This new feature is designed to prevent email storms when hundreds or thousands of people start replying to an email thread after someone forgets to BCC everyone or a distribution list was misconfigured. Something that has happened to everyone at least once – where for days on end, people are still replying to the thread “Please take me off CC.”

This new block feature is intended to benefit large organizations and is initially being rolled out to detect 10 reply-all emails to over 5000 recipients within 60 minutes.

“Over time, as we gather usage telemetry and customer feedback, we expect to tweak, fine-tune, and enhance the Reply All Storm Protection feature to make it even more valuable to a broader range of Office 365 customers,” explains Microsoft’s Exchange transport team.

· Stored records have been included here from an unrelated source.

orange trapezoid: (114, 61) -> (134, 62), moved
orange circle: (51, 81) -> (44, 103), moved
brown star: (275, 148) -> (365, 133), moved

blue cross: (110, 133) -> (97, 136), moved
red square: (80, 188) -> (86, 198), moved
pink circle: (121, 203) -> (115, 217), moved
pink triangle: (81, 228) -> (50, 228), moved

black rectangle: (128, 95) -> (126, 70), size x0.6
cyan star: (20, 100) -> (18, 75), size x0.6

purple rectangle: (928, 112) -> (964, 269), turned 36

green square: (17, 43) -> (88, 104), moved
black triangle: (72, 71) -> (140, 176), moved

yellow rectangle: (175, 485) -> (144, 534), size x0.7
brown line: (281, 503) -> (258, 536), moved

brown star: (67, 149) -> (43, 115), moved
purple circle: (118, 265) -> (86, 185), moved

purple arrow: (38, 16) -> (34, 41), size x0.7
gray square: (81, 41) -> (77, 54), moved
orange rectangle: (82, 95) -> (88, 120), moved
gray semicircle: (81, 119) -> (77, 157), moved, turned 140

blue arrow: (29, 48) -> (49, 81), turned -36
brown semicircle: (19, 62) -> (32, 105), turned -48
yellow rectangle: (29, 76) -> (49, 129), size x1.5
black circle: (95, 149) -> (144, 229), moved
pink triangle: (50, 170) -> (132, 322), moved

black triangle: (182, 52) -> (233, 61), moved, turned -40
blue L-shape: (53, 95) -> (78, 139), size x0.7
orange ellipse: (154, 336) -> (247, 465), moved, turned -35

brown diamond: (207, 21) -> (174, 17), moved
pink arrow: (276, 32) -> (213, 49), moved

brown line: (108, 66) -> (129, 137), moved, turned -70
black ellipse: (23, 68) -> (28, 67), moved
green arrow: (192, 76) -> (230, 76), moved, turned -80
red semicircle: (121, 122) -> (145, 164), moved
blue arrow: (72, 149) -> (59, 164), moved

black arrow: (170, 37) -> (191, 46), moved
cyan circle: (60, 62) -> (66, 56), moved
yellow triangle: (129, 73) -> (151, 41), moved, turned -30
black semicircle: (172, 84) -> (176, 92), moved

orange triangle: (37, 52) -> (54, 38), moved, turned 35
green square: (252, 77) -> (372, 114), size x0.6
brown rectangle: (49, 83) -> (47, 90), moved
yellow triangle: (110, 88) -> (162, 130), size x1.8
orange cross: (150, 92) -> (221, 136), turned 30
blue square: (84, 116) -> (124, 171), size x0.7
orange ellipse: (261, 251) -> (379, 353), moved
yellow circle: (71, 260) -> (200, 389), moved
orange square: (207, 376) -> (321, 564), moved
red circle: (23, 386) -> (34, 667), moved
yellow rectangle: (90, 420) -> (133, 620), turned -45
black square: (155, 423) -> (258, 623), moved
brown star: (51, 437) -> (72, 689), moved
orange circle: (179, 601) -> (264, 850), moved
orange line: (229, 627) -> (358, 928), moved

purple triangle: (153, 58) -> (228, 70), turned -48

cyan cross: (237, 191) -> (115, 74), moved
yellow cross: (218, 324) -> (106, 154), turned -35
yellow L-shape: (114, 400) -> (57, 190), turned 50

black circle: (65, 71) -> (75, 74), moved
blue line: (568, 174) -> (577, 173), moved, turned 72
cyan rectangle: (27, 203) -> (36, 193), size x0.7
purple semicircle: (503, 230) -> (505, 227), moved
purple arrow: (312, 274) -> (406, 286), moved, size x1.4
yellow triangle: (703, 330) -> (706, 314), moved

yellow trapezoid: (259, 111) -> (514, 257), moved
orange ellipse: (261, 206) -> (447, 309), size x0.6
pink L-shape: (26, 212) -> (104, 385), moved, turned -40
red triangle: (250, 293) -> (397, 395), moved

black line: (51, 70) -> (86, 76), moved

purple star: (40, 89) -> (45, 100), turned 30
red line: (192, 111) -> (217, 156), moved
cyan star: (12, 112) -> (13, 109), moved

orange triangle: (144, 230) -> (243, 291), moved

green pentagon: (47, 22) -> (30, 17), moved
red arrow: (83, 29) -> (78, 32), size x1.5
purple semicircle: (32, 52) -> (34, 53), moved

Reply-all email storms are a problem that affects businesses large and small and have been occurring for decades, reports The Verge.

Microsoft had its own infamous incident in 1997, which employees fondly refer to as Bedlam DL3. Around 25,000 people were on a distribution list and kept replying to the thread, generating 15,000,000 email messages and 195 gigabytes of data. To halt something like this happening in the future, the company rolled out a message recipient limit in Exchange to try and tackle future problems.

Microsoft still suffers from reply-all email storms, though. Last year a GitHub notification triggered an email storm for thousands of Microsoft employees. Back in March, thousands of Microsoft employees were also caught in a reply-all email thread that was quickly shut down within 30 minutes.

Microsoft’s new reply-all email block feature will stay in place for four hours after it’s automatically triggered, enough time to stop people from asking “why am I on this email thread?” hundreds of times.

The block seems to already be working for Microsoft’s own employees. “Humans still behave like humans no matter which company they work for,” says the Exchange team. “We’re already seeing the first version of the feature successfully reduce the impact of reply-all storms within Microsoft.”